Emma Murray first joined the Department for Work and Pensions (DWP) in 1992, when she started working in her local jobcentre – around the time the field of IT was growing.
“As DWP started to embrace new technology, I took a keen interest in IT. I decided to complete an NVQ in IT, followed by a degree in the Science of Computing sponsored by the Benefits Agency,” she says. “I liked it, and was good at it, so I applied for a job in Blackpool as a Business Analyst (BA) to work on one of our benefit systems.”
Building a career in digital
The next few years were busy for Emma. She had children, taught on a programming language and problem solving course, and provided training to DWP Digital colleagues on how to use and test systems and get qualified in business analysis.
“Once my children had reached a certain age, I was back to being me, and I applied for more technical roles. I became a first line technical support specialist, then moved in to a technical BA role.
“I’ve worked on many projects over the years that have provided direct benefit to our citizens or improved the IT hardware and software that our DWP colleagues use, including a key enterprise tool that services over 90,000 users,” says Emma.
“Over the last year I’ve been really proud to work on a major project that designed and implemented a new service portal that impacted every DWP colleague, as well as service providers,” says Emma.
“The new interface was urgently needed as the existing one was reaching end of life and needed to move from Jelly to Angular. This provides a more enriched user experience with mobile compatible features and advanced chat capability.”
Driving impact and overcoming challenges
Emma and her team develop new technologies for DWP, and they’re working on automation to make services more efficient. She finds it rewarding to work on such large scale, impactful projects, but she also enjoys facing new challenges each day.
“As a BA, I work closely with a wide range of stakeholders across the business,” she says, “for example infrastructure engineers, software engineers and external service providers.
“I have to manage conflicting requirements, which requires a great deal of diplomacy to ensure the team follows the product roadmap.
“You can achieve a great sense of satisfaction, from managing to get a people to agree on the way forward, to prioritising high demands of workload. Both ensure the most important things are dealt with and done at the right time.”
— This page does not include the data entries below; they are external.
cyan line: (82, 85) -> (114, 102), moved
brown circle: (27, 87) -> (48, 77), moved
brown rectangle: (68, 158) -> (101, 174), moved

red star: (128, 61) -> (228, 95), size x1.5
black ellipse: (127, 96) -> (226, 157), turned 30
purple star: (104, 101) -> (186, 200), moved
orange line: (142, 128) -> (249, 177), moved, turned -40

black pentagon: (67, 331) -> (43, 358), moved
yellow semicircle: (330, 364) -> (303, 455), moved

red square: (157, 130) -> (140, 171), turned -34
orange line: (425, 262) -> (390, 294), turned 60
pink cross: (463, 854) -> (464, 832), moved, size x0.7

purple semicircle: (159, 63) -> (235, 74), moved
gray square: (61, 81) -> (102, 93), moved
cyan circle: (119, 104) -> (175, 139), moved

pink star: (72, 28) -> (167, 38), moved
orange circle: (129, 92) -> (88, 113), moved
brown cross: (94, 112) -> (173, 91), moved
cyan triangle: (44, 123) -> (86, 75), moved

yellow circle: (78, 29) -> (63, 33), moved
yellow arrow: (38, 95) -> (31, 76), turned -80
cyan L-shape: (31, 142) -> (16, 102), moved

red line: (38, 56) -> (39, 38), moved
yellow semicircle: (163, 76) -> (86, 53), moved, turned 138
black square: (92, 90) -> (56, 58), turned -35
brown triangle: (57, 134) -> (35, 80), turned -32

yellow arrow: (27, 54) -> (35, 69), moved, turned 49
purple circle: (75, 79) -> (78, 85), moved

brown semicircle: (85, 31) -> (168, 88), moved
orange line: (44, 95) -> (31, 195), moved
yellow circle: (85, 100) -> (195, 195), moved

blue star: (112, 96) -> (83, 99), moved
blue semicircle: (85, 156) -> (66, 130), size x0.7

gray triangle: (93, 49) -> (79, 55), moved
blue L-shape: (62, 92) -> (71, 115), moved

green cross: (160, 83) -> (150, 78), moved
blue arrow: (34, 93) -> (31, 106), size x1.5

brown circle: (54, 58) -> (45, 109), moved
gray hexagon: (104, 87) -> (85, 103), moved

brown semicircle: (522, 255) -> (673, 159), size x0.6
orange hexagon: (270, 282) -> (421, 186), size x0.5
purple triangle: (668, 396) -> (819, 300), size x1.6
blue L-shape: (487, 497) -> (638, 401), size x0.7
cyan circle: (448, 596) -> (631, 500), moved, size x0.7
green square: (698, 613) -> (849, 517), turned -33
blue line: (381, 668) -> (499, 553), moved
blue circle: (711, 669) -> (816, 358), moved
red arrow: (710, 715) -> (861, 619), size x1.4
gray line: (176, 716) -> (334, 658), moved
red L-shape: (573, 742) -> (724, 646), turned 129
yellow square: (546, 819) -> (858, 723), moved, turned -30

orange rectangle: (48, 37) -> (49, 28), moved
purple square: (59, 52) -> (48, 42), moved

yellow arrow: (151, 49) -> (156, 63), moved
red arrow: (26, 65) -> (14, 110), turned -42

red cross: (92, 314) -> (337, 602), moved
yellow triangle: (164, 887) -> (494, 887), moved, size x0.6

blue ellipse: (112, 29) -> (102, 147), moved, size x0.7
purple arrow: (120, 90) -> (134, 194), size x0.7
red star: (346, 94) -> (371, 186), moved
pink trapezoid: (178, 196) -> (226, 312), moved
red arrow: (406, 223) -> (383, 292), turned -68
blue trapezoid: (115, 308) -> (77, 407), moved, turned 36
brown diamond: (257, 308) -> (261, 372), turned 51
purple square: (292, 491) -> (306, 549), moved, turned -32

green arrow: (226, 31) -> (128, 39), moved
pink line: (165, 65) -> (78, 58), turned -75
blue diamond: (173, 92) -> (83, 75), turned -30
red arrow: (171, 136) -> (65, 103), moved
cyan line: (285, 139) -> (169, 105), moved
Embracing a diverse mix of perspectives
Ultimately, Emma sees her role in digital as about helping her colleagues across the organisation to spend more time working with citizens.
Emma enjoys her job, particularly when she’s facilitating groups of stakeholders to develop an agreed, tangible outcome. Agile methodology helps her team make sure they focus on those outcomes, and deliver them in a way that works for everyone.
“It’s challenging when people have a difference of opinions. It requires a great deal of drive and influence to keep them on track and get the outcome you need,” she says.
“I like retrospectives, where as a team we reflect on what we’ve achieved. It’s rewarding to know how your work has helped to make someone’s life easier, increased efficiencies for colleagues, or reduced costs for the taxpayer.”
Flexibility and balance in a digital environment
Emma is a working mum, and technology has enabled her to balance her work and home life, reducing the need for her to travel away from home.
“I frequently attend Skype calls and catch up with my team this way too,” she says. “I’ve recently started using Jira, where I’ve set up all my projects and collaborate with my colleagues. I’m also a fan of OneNote.”
“I’ve also been supported by my line manager to work part-year, which means I take four unpaid weeks every year during the school holidays to enable me to have quality time with my kids.”
“My passion out of work is my Kindle – I read all the time, and being able to read anywhere, anytime with a small device is great. Kindle also has audible now, which means I can listen to my books.”
“In DWP, everyone plays an important role, and there are a number of opportunities available to develop skills and knowledge, or gain experience,” says Emma.
“I’ve been involved in the Women in Digital network for a number of years. This personal and professional development network has helped me to meet, collaborate with and learn from colleagues across DWP Digital.
“I’ve also been involved with the award-winning Digital Voices programme, which helps to build confidence for public speaking and encourage women into digital roles.
“Through this programme I’ve gained a wide range of contacts, and it’s helped me with both my work and personal life. It’s given me the confidence to take part in big events, such as Civil Service Live and Civil Service Local, and become a role model for women in digital roles.”
In DWP Digital everyone is aligned to a practice, which encourages career progression, targeted learning and community involvement. Emma benefits from being involved with two professional communities at DWP Digital.
“Being a member of both the Infrastructure Engineering and Business Analyst communities, I have been fortunate to be exposed to a wealth of development and collaboration opportunities such as technical knowledge, roadshows and lightening talks to name a few,” says Emma.
“I feel more inspired than ever to be a role model for DWP Digital. I’m using my new confidence to strive for the career I want, and to support others in reaching theirs,” she says. “I’m now looking for a new challenge as a Product Owner to develop my technical skills.”